Many Europeans still Using Antibiotics to Treat Viruses, Colds and Flu

Despite the rising campaigns against the use of antibiotics to kill viruses that cause a cold, flu and other related diseases, many people in Europe are still using antibiotics, latest report suggests.

Antibiotics were the main form of treating ailments such as colds and flu which are caused by a virus. In fact, these treatments were prescribed by most physicians to deal with both mild and chronic cases, while some patients bought the drugs over the counter without a prescription.

However, it was later discovered that antibiotics are ineffective against flu, colds, fevers and some other diseases. Studies showed that the viral attacks subsided not because the drugs were working but through a natural process. This led to the medical fraternity discouraging the use of antibiotics as it only increased side effects and contributed to the rise of superbugs.
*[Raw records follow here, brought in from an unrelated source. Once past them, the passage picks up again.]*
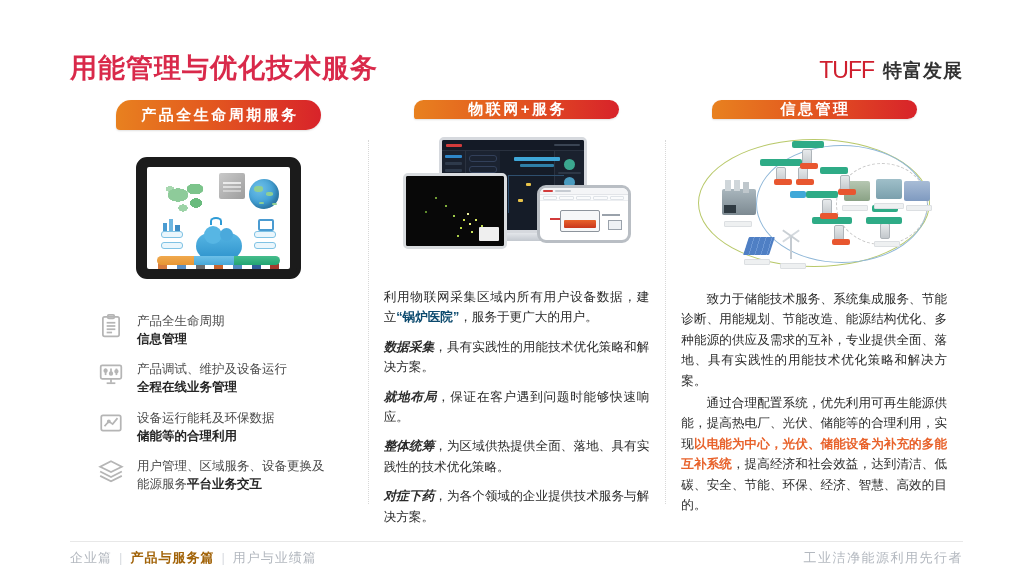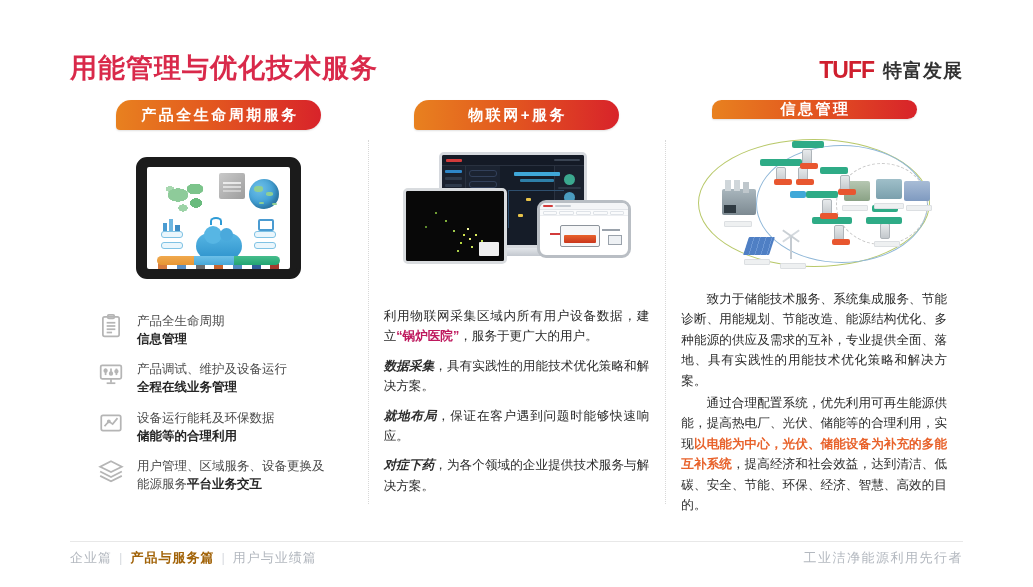--- a/index.html
+++ b/index.html
@@ -42,7 +42,7 @@
     display: flex;
     align-items: center;
     font-size: 23px;
-    font-weight: bold;
+    font-weight: normal;
     color: #cf1f2e;
     letter-spacing: -1px;
     line-height: 1;

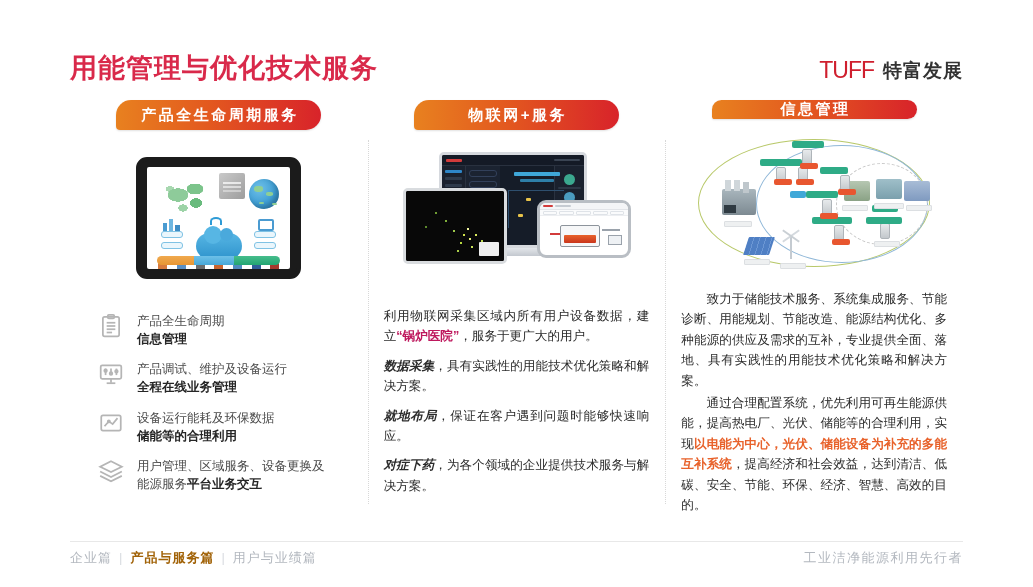--- a/index.html
+++ b/index.html
@@ -481,7 +481,7 @@
   }
   .para:last-child { margin-bottom: 0; }
   .para .b { font-weight: bold; font-style: italic; }
-  .para .red { color: #be185d; font-weight: bold; }
+  .para .red { color: #0c4a6e; font-weight: bold; }
   .para .orange { color: #e8622b; font-weight: bold; }
   .para.indent { text-indent: 2em; margin-bottom: 2px; }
The European Commission recently released a report that shows that many people in Europe are still using antibiotics despite the mass education and campaigns against the use of this treatment. According to the report, as many as one-third of the population has purchased antibiotics in the last year.Antibiotic Awareness Though this represents a 6% drop in people still using this form of treatment, the number of users is still high.

The European Centre for Diseases Prevention and Control (ECDC) says there has been a gradual decline in the usage of antibiotics for colds, fevers and flu, and this is achieved through educating the public and holding campaigns such as the European Antibiotic Awareness Day which is held once every year.

Surveys have been carried out asking people whether antibiotics destroy viruses that cause cold, fever and flu. In 2009, 36% of the respondents said NO. The number rose to 40% in 2013 while in 2016, 43% of the sampled population gave the right answer. This showed that people are now accepting and coming to terms with the reality which is antibiotics are not effective against viruses.

During the launch of the report, the EC says that 93% of the users got the drugs from a healthcare provider while 7% got it from other sources without a doctor’s prescription. This shows that caregivers have been contributing to the slow decline of using antibiotics which in turn undermines the efforts made by campaigns for raising awareness.

Misuse of the medication has led to antimicrobial resistance which makes more and more antibiotics ineffective in treating bacteria that have mutated. The recommendation for healthcare professionals and doctors is to play a leading role and work together with the ECDC in discouraging from the use of antibiotics in treating viruses, colds and flu.